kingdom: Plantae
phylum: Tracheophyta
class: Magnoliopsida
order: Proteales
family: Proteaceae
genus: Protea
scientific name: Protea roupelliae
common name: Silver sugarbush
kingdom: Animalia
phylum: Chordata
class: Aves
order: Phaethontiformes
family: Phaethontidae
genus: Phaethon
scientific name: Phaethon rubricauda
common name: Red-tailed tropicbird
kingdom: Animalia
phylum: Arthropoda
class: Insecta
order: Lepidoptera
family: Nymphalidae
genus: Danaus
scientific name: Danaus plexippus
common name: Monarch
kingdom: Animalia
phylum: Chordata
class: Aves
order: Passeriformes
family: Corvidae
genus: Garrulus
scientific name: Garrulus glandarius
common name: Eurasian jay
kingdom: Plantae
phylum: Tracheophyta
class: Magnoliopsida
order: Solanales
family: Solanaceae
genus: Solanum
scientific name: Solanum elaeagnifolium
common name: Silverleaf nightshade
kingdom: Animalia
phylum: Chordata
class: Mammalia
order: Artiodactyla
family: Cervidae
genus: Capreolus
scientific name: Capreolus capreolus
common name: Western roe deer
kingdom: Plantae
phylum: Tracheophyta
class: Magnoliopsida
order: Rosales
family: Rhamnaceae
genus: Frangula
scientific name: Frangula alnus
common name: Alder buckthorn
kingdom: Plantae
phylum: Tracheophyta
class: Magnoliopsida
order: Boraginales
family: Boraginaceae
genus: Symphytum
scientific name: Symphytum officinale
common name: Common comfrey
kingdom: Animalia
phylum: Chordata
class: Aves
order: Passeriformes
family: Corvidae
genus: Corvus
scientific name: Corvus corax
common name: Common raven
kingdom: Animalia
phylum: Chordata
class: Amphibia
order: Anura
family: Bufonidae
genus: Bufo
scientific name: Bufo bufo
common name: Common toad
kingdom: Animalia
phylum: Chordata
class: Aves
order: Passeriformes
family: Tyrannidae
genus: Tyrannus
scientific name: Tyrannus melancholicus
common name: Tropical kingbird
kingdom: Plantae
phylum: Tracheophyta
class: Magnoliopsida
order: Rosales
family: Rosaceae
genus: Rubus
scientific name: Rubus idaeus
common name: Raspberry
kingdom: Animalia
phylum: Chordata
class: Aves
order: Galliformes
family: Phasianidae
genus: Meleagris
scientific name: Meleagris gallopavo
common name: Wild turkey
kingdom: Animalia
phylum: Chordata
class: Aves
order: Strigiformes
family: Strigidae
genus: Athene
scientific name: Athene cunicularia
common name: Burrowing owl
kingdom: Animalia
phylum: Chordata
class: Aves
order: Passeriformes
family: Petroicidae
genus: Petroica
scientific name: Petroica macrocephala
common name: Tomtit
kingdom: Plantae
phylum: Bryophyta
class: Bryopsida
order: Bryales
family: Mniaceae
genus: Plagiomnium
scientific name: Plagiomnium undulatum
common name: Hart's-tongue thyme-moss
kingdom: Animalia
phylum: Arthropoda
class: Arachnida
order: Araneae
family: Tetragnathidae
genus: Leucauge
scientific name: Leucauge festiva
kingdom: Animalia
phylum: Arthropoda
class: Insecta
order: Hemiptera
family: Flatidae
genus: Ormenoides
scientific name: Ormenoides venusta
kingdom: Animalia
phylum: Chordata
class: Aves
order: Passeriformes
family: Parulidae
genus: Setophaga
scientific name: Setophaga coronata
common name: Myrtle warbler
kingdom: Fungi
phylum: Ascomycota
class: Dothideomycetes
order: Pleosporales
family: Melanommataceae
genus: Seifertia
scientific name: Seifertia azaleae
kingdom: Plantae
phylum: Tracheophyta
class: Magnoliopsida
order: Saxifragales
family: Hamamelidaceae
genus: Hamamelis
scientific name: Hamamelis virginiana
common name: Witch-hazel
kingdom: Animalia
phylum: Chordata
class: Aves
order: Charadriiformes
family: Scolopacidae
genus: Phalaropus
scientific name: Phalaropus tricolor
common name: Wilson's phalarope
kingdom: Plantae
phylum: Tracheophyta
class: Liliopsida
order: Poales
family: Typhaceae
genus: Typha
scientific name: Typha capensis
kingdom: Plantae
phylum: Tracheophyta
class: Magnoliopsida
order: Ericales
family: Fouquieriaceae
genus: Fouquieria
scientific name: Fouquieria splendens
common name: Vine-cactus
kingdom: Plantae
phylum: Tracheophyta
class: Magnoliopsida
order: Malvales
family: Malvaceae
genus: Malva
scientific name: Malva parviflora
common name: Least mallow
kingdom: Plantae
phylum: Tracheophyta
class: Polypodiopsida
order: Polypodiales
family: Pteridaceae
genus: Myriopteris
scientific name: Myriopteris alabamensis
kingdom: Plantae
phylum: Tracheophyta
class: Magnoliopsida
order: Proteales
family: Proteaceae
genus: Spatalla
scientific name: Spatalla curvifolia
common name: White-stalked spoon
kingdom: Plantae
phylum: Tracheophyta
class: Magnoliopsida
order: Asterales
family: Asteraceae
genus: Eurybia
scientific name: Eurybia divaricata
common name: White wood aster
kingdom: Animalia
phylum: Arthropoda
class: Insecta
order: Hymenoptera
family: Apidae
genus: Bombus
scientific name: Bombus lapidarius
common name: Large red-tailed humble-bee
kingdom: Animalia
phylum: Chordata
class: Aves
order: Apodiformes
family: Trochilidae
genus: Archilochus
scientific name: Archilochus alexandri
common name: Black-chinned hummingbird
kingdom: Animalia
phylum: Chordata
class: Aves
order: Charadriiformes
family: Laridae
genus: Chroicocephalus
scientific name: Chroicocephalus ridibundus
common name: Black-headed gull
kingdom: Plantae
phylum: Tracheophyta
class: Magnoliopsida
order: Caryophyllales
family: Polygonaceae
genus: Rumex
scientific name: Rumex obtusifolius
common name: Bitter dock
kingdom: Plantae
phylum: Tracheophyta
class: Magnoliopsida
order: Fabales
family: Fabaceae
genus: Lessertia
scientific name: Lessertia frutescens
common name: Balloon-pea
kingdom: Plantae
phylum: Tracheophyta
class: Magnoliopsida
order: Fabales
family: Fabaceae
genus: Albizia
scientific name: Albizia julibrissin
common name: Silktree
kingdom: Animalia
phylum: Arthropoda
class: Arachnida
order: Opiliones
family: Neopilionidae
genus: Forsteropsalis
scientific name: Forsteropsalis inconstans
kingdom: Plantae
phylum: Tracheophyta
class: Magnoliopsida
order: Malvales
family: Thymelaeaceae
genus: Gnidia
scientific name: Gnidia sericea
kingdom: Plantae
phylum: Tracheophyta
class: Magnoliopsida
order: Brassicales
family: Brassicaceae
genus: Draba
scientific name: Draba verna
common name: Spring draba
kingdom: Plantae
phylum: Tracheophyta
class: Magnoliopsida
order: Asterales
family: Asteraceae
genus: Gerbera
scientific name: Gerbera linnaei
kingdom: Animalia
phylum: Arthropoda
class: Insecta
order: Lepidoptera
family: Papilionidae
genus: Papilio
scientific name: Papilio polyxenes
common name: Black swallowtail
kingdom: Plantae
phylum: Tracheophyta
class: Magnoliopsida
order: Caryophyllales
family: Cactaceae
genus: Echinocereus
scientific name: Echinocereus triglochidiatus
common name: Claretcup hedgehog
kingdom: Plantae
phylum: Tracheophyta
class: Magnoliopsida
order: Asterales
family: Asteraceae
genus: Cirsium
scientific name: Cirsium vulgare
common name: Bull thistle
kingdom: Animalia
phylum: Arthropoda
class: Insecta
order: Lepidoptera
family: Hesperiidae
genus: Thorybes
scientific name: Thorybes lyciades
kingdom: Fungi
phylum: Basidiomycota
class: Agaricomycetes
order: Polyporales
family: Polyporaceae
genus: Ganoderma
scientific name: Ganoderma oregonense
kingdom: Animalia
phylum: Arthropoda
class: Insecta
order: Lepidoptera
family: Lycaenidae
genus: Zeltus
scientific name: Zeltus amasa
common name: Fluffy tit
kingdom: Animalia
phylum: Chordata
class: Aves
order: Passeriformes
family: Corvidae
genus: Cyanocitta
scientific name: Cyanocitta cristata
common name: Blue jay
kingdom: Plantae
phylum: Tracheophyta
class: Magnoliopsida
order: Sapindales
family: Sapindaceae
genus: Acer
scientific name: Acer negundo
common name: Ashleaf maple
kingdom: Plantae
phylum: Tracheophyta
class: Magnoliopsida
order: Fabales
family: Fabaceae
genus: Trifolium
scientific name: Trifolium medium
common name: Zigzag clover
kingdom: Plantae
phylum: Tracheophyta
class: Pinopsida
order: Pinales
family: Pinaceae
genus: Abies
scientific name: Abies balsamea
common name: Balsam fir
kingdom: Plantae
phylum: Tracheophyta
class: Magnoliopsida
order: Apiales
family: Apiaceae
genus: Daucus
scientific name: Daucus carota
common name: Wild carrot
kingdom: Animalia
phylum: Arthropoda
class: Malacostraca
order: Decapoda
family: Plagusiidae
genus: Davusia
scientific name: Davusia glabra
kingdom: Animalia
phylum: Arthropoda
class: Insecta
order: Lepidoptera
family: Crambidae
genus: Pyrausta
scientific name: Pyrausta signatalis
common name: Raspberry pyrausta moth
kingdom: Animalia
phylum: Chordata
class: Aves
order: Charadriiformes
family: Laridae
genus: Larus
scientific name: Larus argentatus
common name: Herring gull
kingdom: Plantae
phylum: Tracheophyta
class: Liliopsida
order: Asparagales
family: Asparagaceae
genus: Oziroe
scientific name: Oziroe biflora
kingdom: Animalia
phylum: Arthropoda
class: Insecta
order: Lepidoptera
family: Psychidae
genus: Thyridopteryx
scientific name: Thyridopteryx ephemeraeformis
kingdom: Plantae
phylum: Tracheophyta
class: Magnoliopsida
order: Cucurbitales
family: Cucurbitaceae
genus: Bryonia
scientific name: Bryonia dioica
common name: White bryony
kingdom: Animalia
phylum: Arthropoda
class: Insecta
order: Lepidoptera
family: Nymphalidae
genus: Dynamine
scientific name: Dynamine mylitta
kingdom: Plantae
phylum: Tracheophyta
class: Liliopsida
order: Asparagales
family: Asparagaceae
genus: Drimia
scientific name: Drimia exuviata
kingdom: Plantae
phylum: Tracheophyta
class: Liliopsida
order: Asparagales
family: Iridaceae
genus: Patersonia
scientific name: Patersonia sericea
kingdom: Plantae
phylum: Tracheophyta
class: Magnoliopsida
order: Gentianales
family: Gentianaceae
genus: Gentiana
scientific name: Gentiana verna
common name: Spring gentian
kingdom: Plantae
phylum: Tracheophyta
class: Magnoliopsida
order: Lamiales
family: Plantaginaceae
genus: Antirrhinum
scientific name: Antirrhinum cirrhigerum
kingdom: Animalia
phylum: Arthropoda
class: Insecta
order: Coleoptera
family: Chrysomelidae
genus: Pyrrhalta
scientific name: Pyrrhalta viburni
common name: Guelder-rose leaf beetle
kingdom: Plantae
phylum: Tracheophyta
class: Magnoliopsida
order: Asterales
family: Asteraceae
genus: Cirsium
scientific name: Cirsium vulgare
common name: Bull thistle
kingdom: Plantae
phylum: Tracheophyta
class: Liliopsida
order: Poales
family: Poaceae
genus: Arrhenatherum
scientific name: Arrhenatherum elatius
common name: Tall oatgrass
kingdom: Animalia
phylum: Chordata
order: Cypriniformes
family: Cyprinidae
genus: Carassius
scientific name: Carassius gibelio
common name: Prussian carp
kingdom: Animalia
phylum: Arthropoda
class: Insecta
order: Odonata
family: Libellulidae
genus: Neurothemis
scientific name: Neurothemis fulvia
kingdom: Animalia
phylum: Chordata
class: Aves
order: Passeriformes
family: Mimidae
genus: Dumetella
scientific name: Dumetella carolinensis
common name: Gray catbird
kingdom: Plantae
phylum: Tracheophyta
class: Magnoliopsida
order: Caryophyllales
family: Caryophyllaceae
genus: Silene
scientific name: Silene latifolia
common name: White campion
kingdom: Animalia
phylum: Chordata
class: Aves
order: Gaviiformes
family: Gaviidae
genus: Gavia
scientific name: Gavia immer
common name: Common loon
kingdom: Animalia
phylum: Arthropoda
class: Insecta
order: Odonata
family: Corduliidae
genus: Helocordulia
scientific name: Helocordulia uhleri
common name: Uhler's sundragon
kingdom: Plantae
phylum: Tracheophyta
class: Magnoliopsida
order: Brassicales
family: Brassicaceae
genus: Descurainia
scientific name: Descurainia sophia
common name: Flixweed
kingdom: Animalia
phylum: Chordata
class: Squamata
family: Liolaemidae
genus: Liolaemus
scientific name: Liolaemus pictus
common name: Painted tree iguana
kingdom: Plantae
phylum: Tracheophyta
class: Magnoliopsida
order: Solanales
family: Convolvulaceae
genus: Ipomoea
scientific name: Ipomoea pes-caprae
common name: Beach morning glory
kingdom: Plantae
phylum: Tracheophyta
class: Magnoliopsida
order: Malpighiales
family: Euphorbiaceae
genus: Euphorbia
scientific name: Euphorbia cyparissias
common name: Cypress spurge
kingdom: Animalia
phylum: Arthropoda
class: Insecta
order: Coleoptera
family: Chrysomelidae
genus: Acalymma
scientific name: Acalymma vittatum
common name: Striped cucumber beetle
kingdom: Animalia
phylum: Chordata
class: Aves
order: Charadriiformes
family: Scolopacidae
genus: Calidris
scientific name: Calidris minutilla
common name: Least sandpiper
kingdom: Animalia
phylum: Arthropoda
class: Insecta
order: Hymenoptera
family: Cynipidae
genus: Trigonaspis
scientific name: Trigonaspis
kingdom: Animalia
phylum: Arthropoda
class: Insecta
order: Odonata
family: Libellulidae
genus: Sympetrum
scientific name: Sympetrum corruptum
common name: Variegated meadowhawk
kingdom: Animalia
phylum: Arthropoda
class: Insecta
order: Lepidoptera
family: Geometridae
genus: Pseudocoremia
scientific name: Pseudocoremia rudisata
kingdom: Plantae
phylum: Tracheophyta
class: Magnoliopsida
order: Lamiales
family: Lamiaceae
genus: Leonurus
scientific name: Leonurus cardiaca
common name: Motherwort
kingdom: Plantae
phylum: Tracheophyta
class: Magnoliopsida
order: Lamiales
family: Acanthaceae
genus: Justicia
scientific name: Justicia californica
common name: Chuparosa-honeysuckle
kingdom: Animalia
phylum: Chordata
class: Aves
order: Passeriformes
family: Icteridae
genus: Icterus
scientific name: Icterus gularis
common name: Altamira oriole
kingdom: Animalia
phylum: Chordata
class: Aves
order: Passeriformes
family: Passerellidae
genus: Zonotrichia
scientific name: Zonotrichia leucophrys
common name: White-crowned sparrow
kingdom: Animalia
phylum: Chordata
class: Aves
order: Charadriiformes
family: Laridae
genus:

--------------------

Your objective: Beginning at the line that contains "scientific name: Zonotrichia leucophrys" and continuing to the end of the material, lay out each line as an item in a numbered list, leaving out any blank lines.

Solution:
1. scientific name: Zonotrichia leucophrys
2. common name: White-crowned sparrow
3. kingdom: Animalia
4. phylum: Chordata
5. class: Aves
6. order: Charadriiformes
7. family: Laridae
8. genus:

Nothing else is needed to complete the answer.